Diagnostic Accuracy of Digital Screening Mammography With and Without Computer-Aided Detection

Author Affiliations
  • 1Department of Radiology, Massachusetts General Hospital, Boston
  • 2Group Health Research Institute, Seattle, Washington
  • 3Departments of Medicine and Epidemiology and Biostatistics, University of California, San Francisco, San Francisco
  • 4Norris Cotton Cancer Center, Geisel School of Medicine at Dartmouth, Dartmouth College, Lebanon, New Hampshire
  • 5Department of Public Health Sciences, School of Medicine, University of California, Davis
JAMA Intern Med. 2015;175(11):1828-1837. doi:10.1001/jamainternmed.2015.5231

Importance  After the US Food and Drug Administration (FDA) approved computer-aided detection (CAD) for mammography in 1998, and the Centers for Medicare and Medicaid Services (CMS) provided increased payment in 2002, CAD technology disseminated rapidly. Despite sparse evidence that CAD improves accuracy of mammographic interpretations and costs over $400 million a year, CAD is currently used for most screening mammograms in the United States.

Objective  To measure performance of digital screening mammography with and without CAD in US community practice.

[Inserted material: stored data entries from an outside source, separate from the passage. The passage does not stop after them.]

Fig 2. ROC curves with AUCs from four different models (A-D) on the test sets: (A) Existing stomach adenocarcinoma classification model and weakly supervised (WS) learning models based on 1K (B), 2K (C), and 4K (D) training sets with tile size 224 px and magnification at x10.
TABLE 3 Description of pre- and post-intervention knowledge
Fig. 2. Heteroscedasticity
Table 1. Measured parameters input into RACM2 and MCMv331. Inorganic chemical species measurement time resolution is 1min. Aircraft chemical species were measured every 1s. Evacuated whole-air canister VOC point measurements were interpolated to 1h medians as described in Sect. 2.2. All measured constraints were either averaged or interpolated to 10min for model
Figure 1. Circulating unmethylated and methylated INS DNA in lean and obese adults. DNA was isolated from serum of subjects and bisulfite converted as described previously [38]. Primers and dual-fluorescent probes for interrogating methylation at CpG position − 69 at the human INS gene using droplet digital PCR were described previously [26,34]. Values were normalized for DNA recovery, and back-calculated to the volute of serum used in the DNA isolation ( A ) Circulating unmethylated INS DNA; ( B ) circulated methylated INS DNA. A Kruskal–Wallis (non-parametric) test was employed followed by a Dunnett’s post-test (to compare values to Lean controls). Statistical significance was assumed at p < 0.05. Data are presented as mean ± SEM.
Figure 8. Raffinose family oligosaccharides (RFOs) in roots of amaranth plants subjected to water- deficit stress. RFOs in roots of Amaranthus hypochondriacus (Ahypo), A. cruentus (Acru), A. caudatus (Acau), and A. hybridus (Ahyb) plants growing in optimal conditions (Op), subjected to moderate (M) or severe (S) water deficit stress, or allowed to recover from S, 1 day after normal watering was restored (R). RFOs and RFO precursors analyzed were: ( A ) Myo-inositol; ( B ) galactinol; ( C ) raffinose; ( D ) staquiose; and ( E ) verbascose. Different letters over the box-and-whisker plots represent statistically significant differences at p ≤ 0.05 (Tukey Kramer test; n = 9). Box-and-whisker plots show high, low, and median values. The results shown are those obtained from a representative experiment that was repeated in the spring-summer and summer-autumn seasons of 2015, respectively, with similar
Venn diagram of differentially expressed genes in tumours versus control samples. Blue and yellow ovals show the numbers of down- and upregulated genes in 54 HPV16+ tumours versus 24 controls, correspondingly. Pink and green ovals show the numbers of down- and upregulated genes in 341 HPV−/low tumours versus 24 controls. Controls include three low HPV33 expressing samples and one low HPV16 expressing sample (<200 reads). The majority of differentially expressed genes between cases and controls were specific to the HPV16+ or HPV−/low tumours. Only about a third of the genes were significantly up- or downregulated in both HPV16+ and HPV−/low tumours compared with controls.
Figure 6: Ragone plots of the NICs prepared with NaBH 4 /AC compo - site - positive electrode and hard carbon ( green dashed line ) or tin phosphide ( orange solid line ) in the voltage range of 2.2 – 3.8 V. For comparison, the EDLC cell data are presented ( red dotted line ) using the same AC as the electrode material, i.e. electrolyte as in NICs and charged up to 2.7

Design, Setting, and Participants  We compared the accuracy of digital screening mammography interpreted with (n = 495 818) vs without (n = 129 807) CAD from 2003 through 2009 in 323 973 women. Mammograms were interpreted by 271 radiologists from 66 facilities in the Breast Cancer Surveillance Consortium. Linkage with tumor registries identified 3159 breast cancers in 323 973 women within 1 year of the screening.

Main Outcomes and Measures  Mammography performance (sensitivity, specificity, and screen-detected and interval cancers per 1000 women) was modeled using logistic regression with radiologist-specific random effects to account for correlation among examinations interpreted by the same radiologist, adjusting for patient age, race/ethnicity, time since prior mammogram, examination year, and registry. Conditional logistic regression was used to compare performance among 107 radiologists who interpreted mammograms both with and without CAD.

Results  Screening performance was not improved with CAD on any metric assessed. Mammography sensitivity was 85.3% (95% CI, 83.6%-86.9%) with and 87.3% (95% CI, 84.5%-89.7%) without CAD. Specificity was 91.6% (95% CI, 91.0%-92.2%) with and 91.4% (95% CI, 90.6%-92.0%) without CAD. There was no difference in cancer detection rate (4.1 in 1000 women screened with and without CAD). Computer-aided detection did not improve intraradiologist performance. Sensitivity was significantly decreased for mammograms interpreted with vs without CAD in the subset of radiologists who interpreted both with and without CAD (odds ratio, 0.53; 95% CI, 0.29-0.97).

Conclusions and Relevance  Computer-aided detection does not improve diagnostic accuracy of mammography. These results suggest that insurers pay more for CAD with no established benefit to women.